Par ailleurs, cet article pose les principes fondamentaux et les conditions de base régissant les rapports entre l'Etat et les communes selon le concept ASM 2000. Il s'agit notamment de la définition du cadre légal des compétences territoriale et matérielle dévolues à ces deux catégories d'agents et de leur formation, de la collaboration des ASM avec les services de police, en particulier les engagements mixtes, ainsi que des contrôles d'identité susceptibles d'être opérés par les ASM dans l'exercice de leur sphère de compétences.
Modifications apportées à la loi d'application de la législation fédéralesur la circulation routière, du 18 décembre 1987
L'article 12, alinéa 3, de la loi susmentionnée a la teneur suivante:
3 Les agents municipaux sont compétents pour percevoir des amendes d'ordre fixées par convention entre le Conseil d'Etat, d'une part, le Conseil administratif de la Ville de Genève, le maire ou le conseil administratrif d'une autre commune, d'autre part.
Le texte proposé tient compte du maintien, en l'état, des compétences dévolues en la matière aux agents municipaux de la Ville de Genève, en vertu de la convention liant cette dernière au Conseil d'Etat, et consacre la nouvelle situation découlant du concept ASM 2000.
III. Conclusion
Tels sont les grands axes de ce projet de loi formalisant le concept ASM à l'horizon 2000, approuvé par les magistrats communaux lors de l'assemblée générale extraordinaire de l'Association des communes genevoises tenue le 14 février 1996, et appelé à se mettre en place progressivement d'ici à cette échéance pour permettre:
- aux autorités communales de procéder sans heurts aux adaptations nécessaires;
- au personnel communal concerné de mettre à profit cette période transitoire pour parfaire sa formation en fonction des nouvelles tâches attribuées.

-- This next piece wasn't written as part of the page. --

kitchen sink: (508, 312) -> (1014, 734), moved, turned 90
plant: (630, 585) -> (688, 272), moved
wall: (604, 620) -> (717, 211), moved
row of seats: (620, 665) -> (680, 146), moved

Cette nouvelle approche s'inscrit par ailleurs étroitement dans la problématique plus générale de nouvelle répartition des tâches entre l'Etat et les communes.
Dotés de pouvoirs d'autorité reconnus par la loi, les ASM seront des hommes et des femmes de la région: assistance et prévention, contrôle et répression lorsque la sécurité publique le nécessite.

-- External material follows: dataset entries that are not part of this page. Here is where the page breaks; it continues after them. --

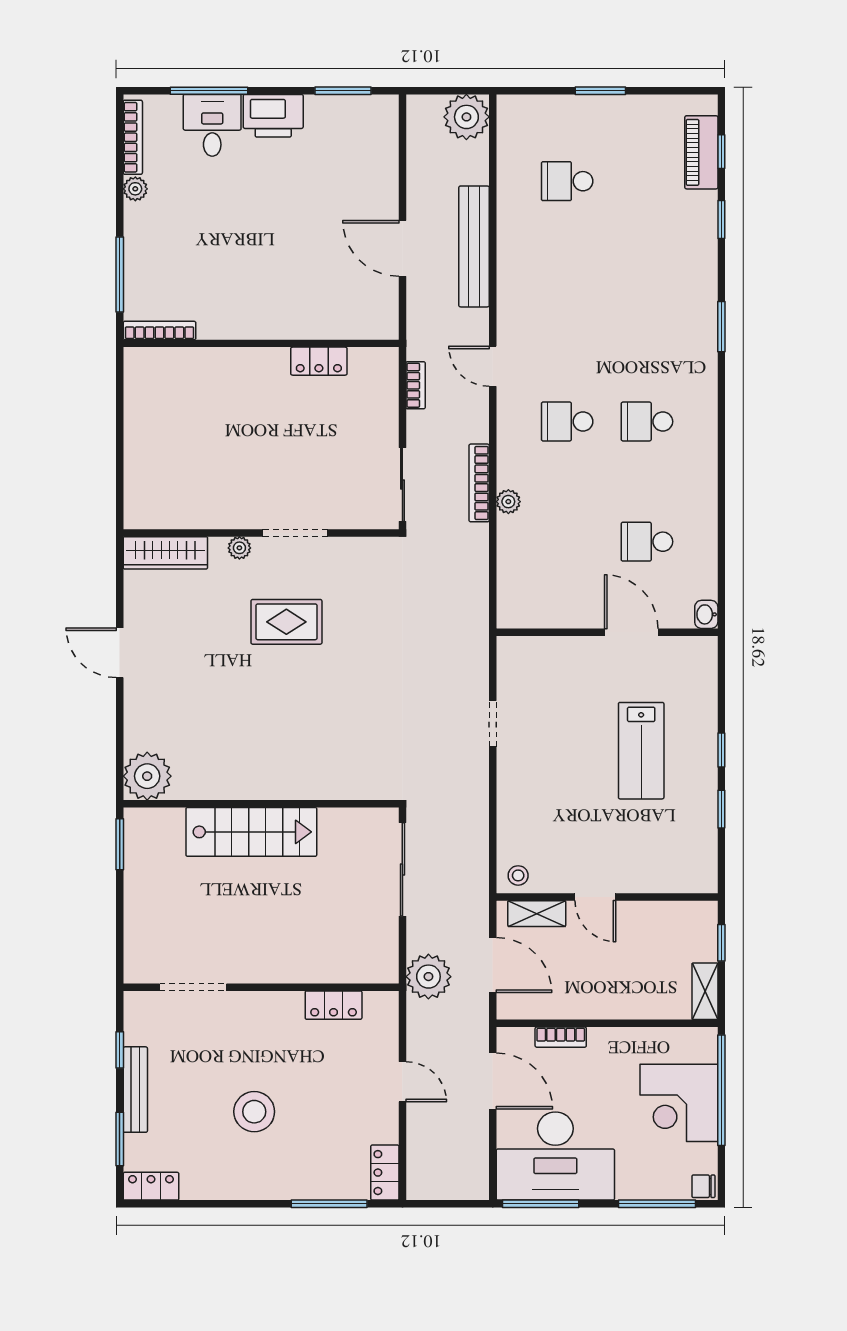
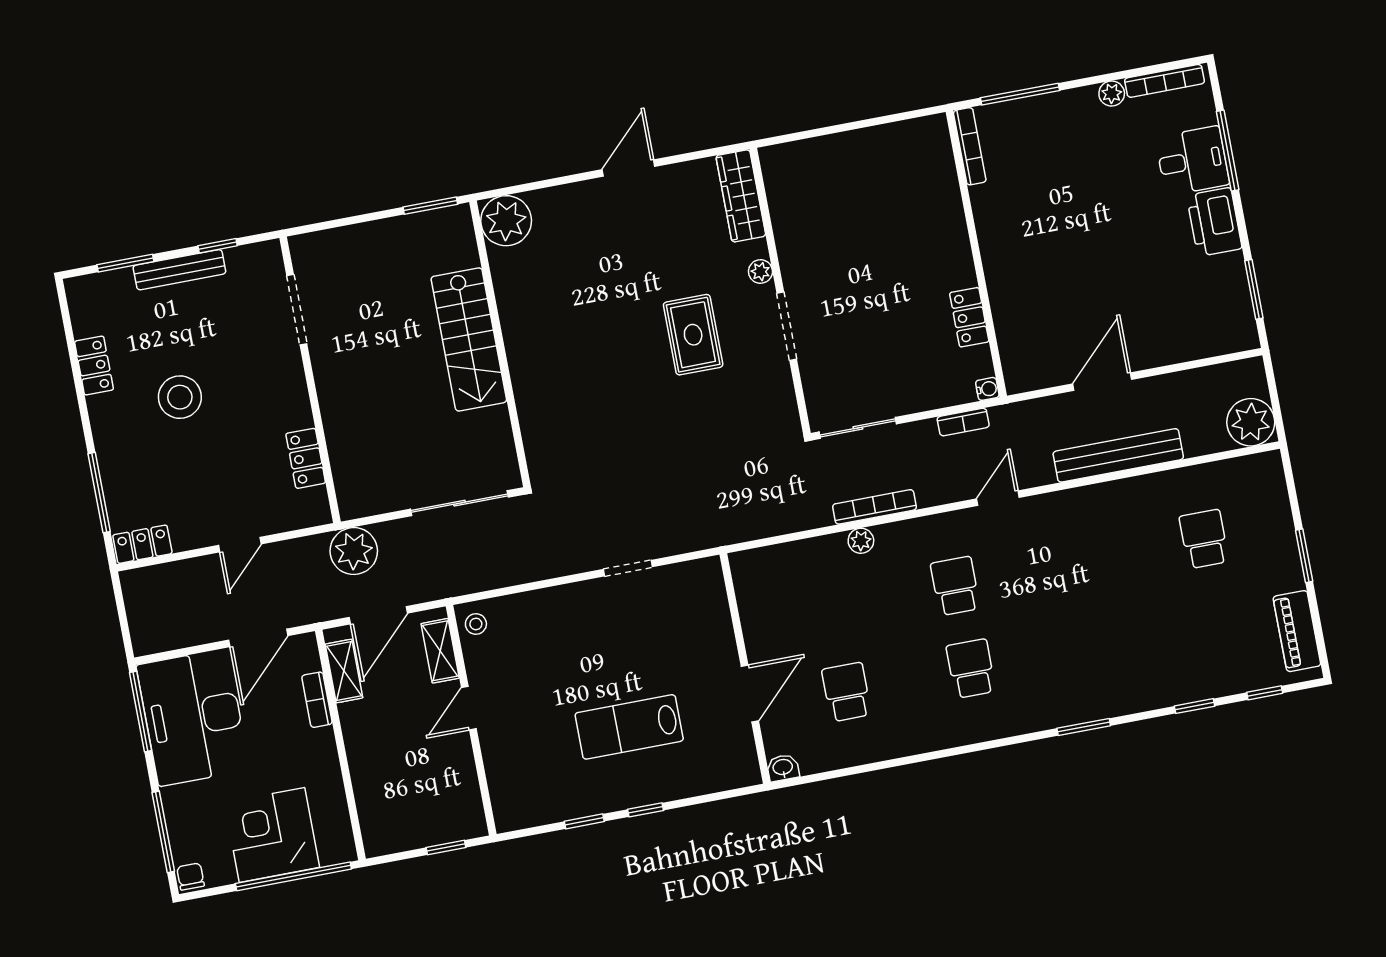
piano: (701, 152) -> (1297, 631), moved, turned -90
water cooler: (389, 357) -> (987, 389), added
shelving: (705, 991) -> (344, 671), moved, turned 90
locker: (151, 1186) -> (94, 366), moved

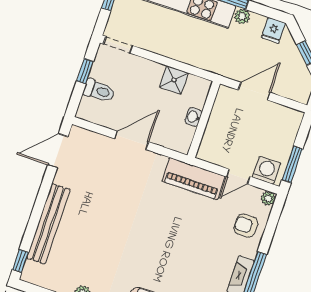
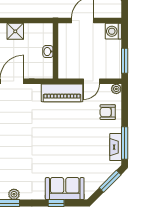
shower: (174, 80) -> (15, 31), moved
washing machine: (266, 170) -> (113, 31), moved, turned -90

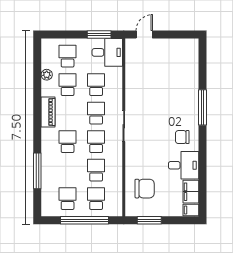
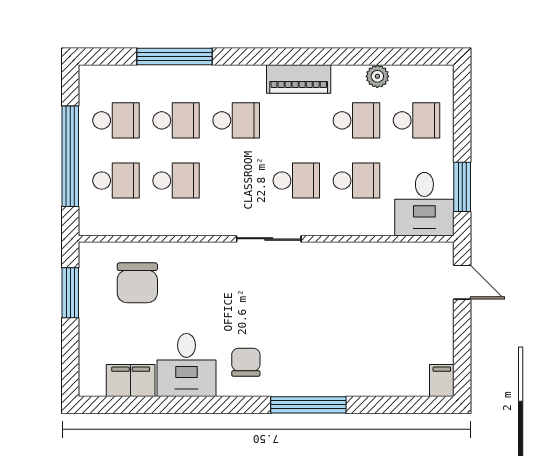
school desk: (96, 142) -> (176, 120), moved
filing cabinet: (191, 210) -> (442, 381), moved

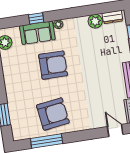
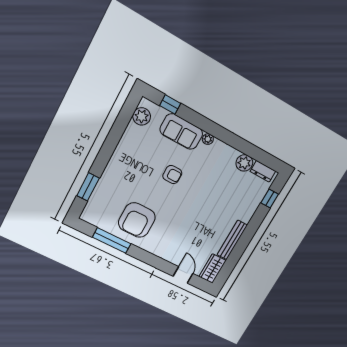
window: (36, 18) -> (170, 105), moved
armchair: (53, 65) -> (172, 175), width x0.53, depth x0.53
armchair: (53, 114) -> (137, 220), turned 98

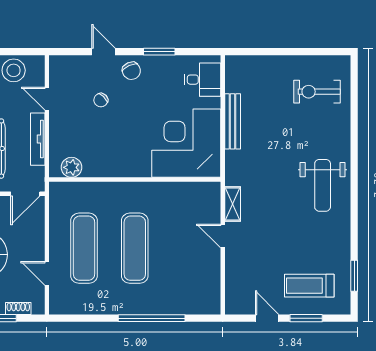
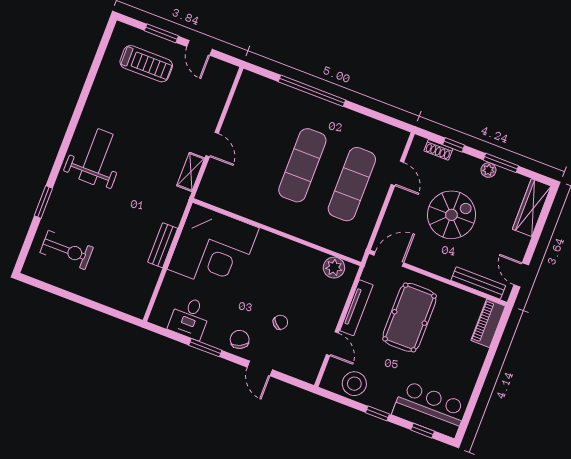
desk: (203, 80) -> (190, 318), moved, turned -90
bench: (233, 121) -> (163, 245), width x0.73
window: (354, 276) -> (43, 202), moved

Police et ASM: un partenariat cohérent et efficace, intégré dans une organisation souple et évolutive.
Au bénéfice de ces explications, nous vous invitons, Mesdames et Messieurs les députés, à adopter le présent projet de loi.
Préconsultation
M. Gérard Ramseyer, conseiller d'Etat. Nous débattons du projet de loi 7661. Mais MM. Grobet, Spielmann et Vanek ont déposé pour la prochaine session le projet de loi 7675 qui traite de la même problématique.
En accord avec M. Grobet, j'aurais souhaité que ce projet de loi soit renvoyé en commission sans autre débat.
Ce projet est renvoyé à la commission judiciaire.